Zoe Wees Shares Music Video For Heart-Wrenching New Single ‘Daddy’s Eyes’
‘My father was never there for my mother and me,’ Wees shared in a statement. ‘I’ve met him once in my life and I realized that my eyes look exactly like his. I don’t wanna cry these tears with my Daddy’s Eyes. I don’t need you, Dad!’
Zoe Wees has shared another anthemic single, this time offering up an emotion-driven ode to those who have grown up with absent fathers. “Daddy’s Eyes” arrives via Capitol Records as the 20-year-old singer and songwriter’s third single of the year.

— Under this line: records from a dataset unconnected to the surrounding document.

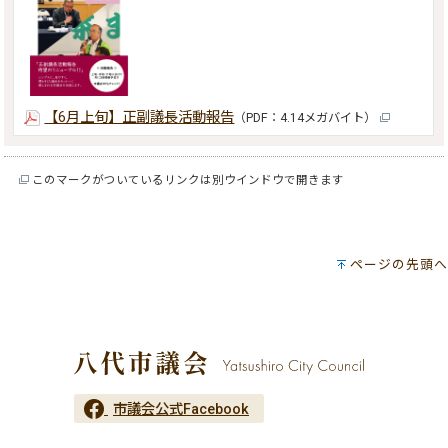
【6月上旬】正副議長活動報告
（PDF：4.14メガバイト）
このマークがついているリンクは別ウインドウで開きます
ページの先頭へ
市議会公式Facebook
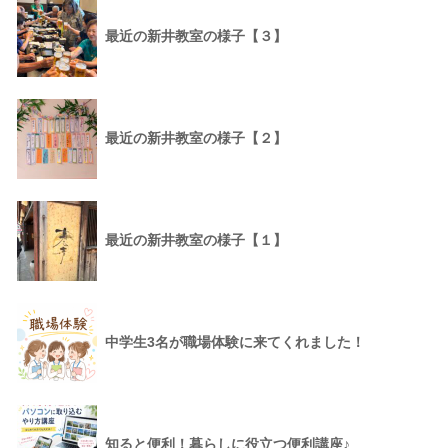
最近の新井教室の様子【３】
最近の新井教室の様子【２】
最近の新井教室の様子【１】
中学生3名が職場体験に来てくれました！
知ると便利！暮らしに役立つ便利講座♪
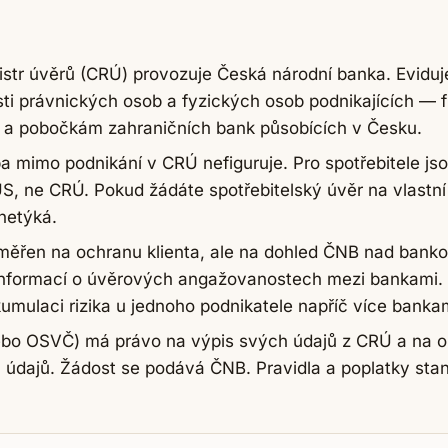
gistr úvěrů (CRÚ) provozuje Česká národní banka. Evidu
i právnických osob a fyzických osob podnikajících —
 a pobočkám zahraničních bank působících v Česku.
a mimo podnikání v CRÚ nefiguruje. Pro spotřebitele js
, ne CRÚ. Pokud žádáte spotřebitelský úvěr na vlastn
 netýká.
měřen na ochranu klienta, ale na dohled ČNB nad bank
 informací o úvěrových angažovanostech mezi bankami. 
umulaci rizika u jednoho podnikatele napříč více banka
ebo OSVČ) má právo na výpis svých údajů z CRÚ a na 
údajů. Žádost se podává ČNB. Pravidla a poplatky sta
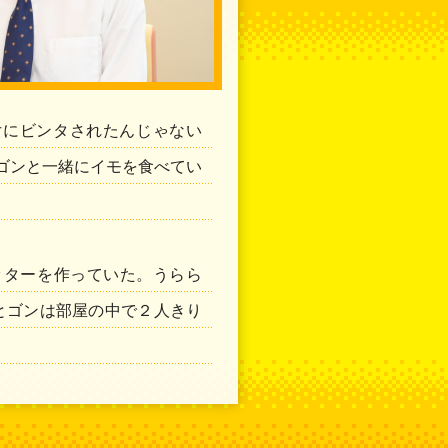
女にビンタされたんじゃない
ゴンと一緒にイモを食べてい
ッターを作っていた。うらら
とゴンは部屋の中で２人きり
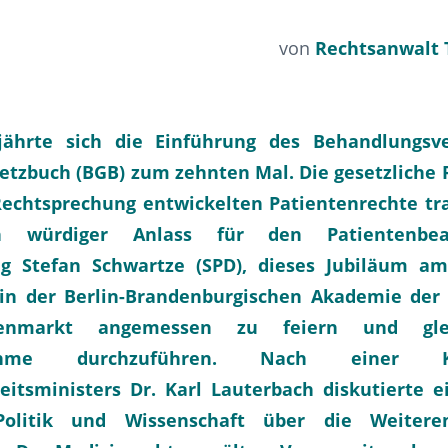
von
Rechtsanwalt
jährte sich die Einführung des Behandlungsve
etzbuch (BGB) zum zehnten Mal. Die gesetzliche 
Rechtsprechung entwickelten Patientenrechte tra
n würdiger Anlass für den Patientenbea
g Stefan Schwartze (SPD), dieses Jubiläum am
in der Berlin-Brandenburgischen Akademie der
nmarkt angemessen zu feiern und gleic
fnahme durchzuführen. Nach einer 
itsministers Dr. Karl Lauterbach diskutierte e
olitik und Wissenschaft über die Weiteren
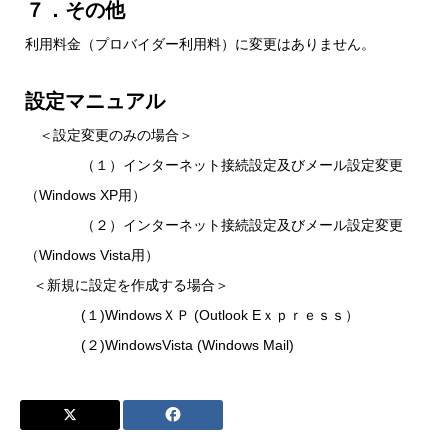
７．その他
利用料金（プロバイダー利用料）に変更はありません。
設定マニュアル
＜設定変更のみの場合＞
（１）
インターネット接続設定及びメール設定変更
（Windows XP用）
（２）
インターネット接続設定及びメール設定変更
（Windows Vista用）
＜新規に設定を作成する場合＞
(１)
WindowsＸＰ (Outlook Eｘｐｒｅｓｓ）
(２)
WindowsVista (Windows Mail)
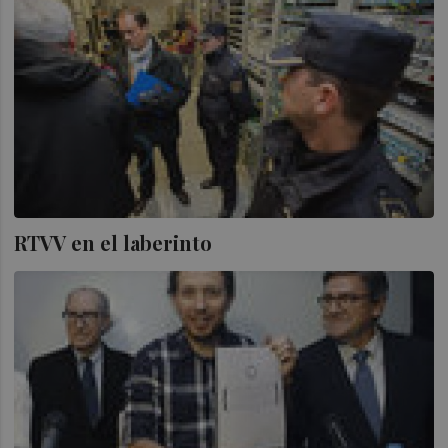
RTVV en el laberinto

“My father was never there for my mother and me,” Wees shared in a statement. “I’ve met him once in my life and I realized that my eyes look exactly like his. I don’t wanna cry these tears with my Daddy’s Eyes. I don’t need you, Dad!”

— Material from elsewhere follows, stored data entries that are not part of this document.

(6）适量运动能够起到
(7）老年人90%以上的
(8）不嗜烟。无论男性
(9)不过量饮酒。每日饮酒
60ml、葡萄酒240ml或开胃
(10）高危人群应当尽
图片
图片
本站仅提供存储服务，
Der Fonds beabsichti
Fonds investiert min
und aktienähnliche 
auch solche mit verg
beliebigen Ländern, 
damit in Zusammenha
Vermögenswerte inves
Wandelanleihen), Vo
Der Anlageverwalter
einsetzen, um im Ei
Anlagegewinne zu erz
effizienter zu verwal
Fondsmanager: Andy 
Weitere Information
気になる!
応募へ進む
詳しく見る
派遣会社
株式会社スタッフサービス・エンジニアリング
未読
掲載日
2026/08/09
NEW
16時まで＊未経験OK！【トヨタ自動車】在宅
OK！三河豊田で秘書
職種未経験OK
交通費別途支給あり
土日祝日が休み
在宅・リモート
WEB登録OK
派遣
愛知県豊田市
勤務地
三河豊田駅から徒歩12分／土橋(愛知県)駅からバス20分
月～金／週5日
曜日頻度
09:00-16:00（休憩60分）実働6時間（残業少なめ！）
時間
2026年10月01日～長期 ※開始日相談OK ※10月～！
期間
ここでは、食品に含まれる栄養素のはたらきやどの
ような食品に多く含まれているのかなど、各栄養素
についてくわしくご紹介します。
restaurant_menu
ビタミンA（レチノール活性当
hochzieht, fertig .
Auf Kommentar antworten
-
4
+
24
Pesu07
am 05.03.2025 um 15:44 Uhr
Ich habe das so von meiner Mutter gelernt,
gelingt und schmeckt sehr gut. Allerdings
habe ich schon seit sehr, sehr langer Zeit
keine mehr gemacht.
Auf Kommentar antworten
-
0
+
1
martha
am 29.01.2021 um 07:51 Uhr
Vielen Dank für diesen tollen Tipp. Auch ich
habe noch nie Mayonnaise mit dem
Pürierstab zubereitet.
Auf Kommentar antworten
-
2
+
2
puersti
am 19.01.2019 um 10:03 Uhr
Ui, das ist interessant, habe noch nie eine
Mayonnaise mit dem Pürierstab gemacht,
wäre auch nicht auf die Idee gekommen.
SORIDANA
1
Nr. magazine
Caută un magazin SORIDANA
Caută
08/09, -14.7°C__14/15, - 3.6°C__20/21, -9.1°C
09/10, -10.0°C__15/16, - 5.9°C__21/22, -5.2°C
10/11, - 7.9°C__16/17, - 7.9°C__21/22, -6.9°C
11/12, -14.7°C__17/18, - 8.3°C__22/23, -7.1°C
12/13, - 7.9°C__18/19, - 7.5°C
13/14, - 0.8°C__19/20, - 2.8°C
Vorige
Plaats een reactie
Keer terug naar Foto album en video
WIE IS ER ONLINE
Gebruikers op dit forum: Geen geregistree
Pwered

“Daddy’s Eyes” arrives alongside a poignant music video that centers Wees’ emotionally vulnerable performance, during which each lyric is delivered with the weight of lingering childhood pain and emotional trauma.
“I don’t wanna cry these tears with my daddy’s eyes / Turn up after all these years just to say goodbye, oh, no,” Wees sings on the moving chorus. All the birthdays are the worst days / Every Christmas you were missing / All the nights you never sang me to sleep.”

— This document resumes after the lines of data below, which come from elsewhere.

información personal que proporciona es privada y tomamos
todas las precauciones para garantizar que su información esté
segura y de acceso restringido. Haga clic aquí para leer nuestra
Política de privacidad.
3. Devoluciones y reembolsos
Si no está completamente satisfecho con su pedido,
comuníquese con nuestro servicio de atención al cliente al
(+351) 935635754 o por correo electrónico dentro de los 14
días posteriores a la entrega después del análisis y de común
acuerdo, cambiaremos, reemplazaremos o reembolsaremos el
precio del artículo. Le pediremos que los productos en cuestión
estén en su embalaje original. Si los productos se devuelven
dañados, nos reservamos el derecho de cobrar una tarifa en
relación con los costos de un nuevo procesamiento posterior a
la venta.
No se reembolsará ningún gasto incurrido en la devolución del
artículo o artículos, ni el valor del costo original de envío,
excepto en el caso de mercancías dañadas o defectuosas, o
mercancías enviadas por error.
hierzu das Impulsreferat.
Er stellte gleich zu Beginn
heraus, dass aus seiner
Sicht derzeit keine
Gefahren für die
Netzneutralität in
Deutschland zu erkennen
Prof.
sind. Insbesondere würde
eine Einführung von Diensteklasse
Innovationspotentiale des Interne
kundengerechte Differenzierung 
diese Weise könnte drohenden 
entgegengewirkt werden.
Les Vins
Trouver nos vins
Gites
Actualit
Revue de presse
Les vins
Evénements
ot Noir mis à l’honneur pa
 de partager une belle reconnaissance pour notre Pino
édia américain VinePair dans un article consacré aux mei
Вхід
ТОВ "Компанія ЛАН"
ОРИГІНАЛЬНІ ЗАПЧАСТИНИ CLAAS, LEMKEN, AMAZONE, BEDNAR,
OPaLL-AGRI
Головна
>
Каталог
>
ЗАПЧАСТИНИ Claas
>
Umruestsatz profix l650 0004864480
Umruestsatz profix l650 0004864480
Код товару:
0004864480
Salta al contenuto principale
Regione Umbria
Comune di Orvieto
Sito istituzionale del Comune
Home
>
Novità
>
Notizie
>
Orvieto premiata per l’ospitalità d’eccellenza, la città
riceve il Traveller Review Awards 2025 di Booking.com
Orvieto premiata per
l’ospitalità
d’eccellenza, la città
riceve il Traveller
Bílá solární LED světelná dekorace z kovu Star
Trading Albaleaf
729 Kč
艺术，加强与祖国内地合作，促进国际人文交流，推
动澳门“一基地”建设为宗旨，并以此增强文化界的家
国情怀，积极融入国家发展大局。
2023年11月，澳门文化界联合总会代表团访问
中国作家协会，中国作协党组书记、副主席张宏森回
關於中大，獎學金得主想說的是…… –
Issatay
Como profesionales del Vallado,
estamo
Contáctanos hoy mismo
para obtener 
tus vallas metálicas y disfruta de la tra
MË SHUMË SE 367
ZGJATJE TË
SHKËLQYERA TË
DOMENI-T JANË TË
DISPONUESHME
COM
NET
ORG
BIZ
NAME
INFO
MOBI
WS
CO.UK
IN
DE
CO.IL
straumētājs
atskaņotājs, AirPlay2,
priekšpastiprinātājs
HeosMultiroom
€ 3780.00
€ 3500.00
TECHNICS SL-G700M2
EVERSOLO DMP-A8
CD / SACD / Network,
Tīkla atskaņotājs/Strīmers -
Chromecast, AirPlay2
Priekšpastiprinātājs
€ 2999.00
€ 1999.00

“Daddy’s Eyes” follows Wees’ latest single release “Third Wheel,” which occupied the wildly different lane of heartbreak, but taking the approach of writing from the perspective of someone who’s in love with their partner, even though their partner is still obsessed with their ex.
“It’s so awkwardly heartbreaking to be the third wheel in any relationship,” Wees shared in a statement at the time of release. “Although this song’s meaning comes from a really tough moment in my own life, I hope this song will make some people reminisce about their own similar experiences as times when they learned to grow.”
Both songs were written with and produced by Patrick Pyke Salmy and Ricardo Muñoz, who helmed Wees’ debut EP, Golden Wings, which included the RIAA Gold-certified, Top 20 Pop radio hit “Control.”